Manuelabenzoni

Overview

Exploring DeepSeek-R1’s Agentic Capabilities Through Code Actions

I ran a quick experiment examining how DeepSeek-R1 performs on agentic jobs, in spite of not supporting tool usage natively, and I was rather satisfied by preliminary outcomes. This experiment runs DeepSeek-R1 in a single-agent setup, where the design not only prepares the actions but likewise creates the actions as executable Python code. On a subset1 of the GAIA recognition split, DeepSeek-R1 outperforms Claude 3.5 Sonnet by 12.5% outright, from 53.1% to 65.6% correct, and other models by an even bigger margin:

The experiment followed design use guidelines from the DeepSeek-R1 paper and the design card: Don’t use few-shot examples, avoid including a system prompt, and set the temperature level to 0.5 – 0.7 (0.6 was used).
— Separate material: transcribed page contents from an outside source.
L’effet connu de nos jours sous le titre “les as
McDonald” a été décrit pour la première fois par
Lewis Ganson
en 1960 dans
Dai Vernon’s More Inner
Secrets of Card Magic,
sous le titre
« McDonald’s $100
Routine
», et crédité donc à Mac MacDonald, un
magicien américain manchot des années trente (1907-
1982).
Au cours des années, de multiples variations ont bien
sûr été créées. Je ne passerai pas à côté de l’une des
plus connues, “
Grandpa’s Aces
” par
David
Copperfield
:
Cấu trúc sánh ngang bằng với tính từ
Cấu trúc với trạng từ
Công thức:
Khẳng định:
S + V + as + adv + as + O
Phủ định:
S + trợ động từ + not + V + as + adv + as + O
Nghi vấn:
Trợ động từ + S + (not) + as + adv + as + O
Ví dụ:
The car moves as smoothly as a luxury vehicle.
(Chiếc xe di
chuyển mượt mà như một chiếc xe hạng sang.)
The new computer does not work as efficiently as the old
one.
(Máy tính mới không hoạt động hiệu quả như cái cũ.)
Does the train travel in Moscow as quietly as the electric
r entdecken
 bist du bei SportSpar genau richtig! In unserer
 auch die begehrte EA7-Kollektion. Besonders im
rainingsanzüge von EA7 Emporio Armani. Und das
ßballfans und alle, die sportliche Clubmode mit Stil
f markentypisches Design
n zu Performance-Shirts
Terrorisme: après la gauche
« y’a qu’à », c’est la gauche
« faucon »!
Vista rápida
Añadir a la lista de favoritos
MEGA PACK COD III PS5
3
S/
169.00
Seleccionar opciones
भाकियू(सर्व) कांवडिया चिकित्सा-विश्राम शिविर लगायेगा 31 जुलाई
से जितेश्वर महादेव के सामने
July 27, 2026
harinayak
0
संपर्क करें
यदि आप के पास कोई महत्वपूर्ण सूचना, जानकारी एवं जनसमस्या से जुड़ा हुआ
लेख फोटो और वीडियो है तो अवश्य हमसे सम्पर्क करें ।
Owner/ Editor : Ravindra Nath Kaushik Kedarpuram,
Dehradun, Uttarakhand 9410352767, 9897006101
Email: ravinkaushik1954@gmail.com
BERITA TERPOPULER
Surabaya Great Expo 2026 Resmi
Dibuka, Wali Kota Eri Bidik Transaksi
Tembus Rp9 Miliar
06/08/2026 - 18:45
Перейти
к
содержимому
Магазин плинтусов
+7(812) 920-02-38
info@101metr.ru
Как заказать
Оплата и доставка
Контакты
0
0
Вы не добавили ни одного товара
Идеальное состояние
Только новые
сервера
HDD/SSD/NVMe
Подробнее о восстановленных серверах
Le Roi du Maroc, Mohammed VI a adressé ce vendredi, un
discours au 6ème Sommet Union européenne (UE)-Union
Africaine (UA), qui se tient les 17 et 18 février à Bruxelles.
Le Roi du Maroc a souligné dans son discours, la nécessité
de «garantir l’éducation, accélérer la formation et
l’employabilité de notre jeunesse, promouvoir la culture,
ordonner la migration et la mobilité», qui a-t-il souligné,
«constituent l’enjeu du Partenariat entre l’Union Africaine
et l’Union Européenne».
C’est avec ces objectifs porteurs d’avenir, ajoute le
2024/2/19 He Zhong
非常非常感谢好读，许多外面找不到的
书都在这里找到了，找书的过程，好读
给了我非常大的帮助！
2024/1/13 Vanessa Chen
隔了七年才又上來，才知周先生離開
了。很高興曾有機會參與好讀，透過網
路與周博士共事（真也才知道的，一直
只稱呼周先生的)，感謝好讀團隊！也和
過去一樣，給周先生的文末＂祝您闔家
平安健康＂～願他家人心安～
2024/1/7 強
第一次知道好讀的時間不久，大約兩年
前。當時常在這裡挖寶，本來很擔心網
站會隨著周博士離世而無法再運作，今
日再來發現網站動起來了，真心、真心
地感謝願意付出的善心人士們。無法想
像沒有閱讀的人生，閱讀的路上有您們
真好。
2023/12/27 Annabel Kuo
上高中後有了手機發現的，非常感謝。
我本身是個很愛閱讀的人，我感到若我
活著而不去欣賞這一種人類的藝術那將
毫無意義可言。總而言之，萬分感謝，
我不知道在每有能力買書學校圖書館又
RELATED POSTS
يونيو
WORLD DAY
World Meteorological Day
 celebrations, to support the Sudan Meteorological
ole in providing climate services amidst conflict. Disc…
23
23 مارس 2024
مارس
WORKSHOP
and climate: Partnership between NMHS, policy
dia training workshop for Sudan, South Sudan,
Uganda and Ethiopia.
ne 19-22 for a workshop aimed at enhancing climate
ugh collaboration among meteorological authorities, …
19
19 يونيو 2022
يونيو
You can find more assessment details here.

Approach

DeepSeek-R1‘s strong coding abilities enable it to serve as a representative without being clearly trained for tool use. By permitting the design to produce actions as Python code, it can flexibly interact with environments through code execution.

Tools are carried out as Python code that is consisted of straight in the timely. This can be a simple function meaning or a module of a larger plan – any legitimate Python code. The model then generates code actions that call these tools.

Results from executing these actions feed back to the design as follow-up messages, driving the next actions up until a final response is reached. The agent structure is an easy iterative coding loop that mediates the conversation between the model and its environment.

Conversations

DeepSeek-R1 is used as chat design in my experiment, where the model autonomously pulls extra context from its environment by utilizing tools e.g. by using a search engine or bring information from web pages. This drives the discussion with the environment that continues till a final response is reached.

On the other hand, o1 designs are known to when utilized as chat designs i.e. they don’t attempt to pull context during a discussion. According to the linked post, o1 models carry out best when they have the full context available, with clear directions on what to do with it.

Initially, I also tried a full context in a single prompt method at each step (with results from previous steps consisted of), however this caused considerably lower ratings on the GAIA subset. Switching to the conversational technique explained above, I was able to reach the reported 65.6% efficiency.

This raises an interesting question about the claim that o1 isn’t a chat model – perhaps this observation was more relevant to older o1 designs that did not have tool usage abilities? After all, isn’t tool usage support an essential mechanism for allowing designs to pull additional context from their environment? This conversational approach certainly appears reliable for DeepSeek-R1, though I still require to carry out similar try outs o1 designs.

Generalization

Although DeepSeek-R1 was mainly trained with RL on mathematics and coding tasks, it is remarkable that generalization to agentic tasks with tool usage by means of code actions works so well. This capability to generalize to agentic tasks reminds of recent research by DeepMind that reveals that RL generalizes whereas SFT memorizes, although generalization to tool usage wasn’t investigated because work.

Despite its capability to generalize to tool use, DeepSeek-R1 frequently produces long reasoning traces at each step, compared to other models in my experiments, restricting the usefulness of this design in a single-agent setup. Even simpler tasks sometimes take a long period of time to finish. Further RL on agentic tool usage, be it by means of code actions or not, might be one choice to improve efficiency.

Underthinking

I likewise observed the underthinking phenomon with DeepSeek-R1. This is when a thinking model often switches between various thinking ideas without adequately checking out promising courses to reach a right option. This was a significant factor wiki.rrtn.org for excessively long thinking traces produced by DeepSeek-R1. This can be seen in the recorded traces that are available for download.

Future experiments

I’m also curious about how reasoning models that currently support tool use (like o1, o3, …) perform in a single-agent setup, with and without generating code actions. Recent developments like OpenAI’s Deep Research or Hugging Face’s open-source Deep Research, which also utilizes code actions, look interesting.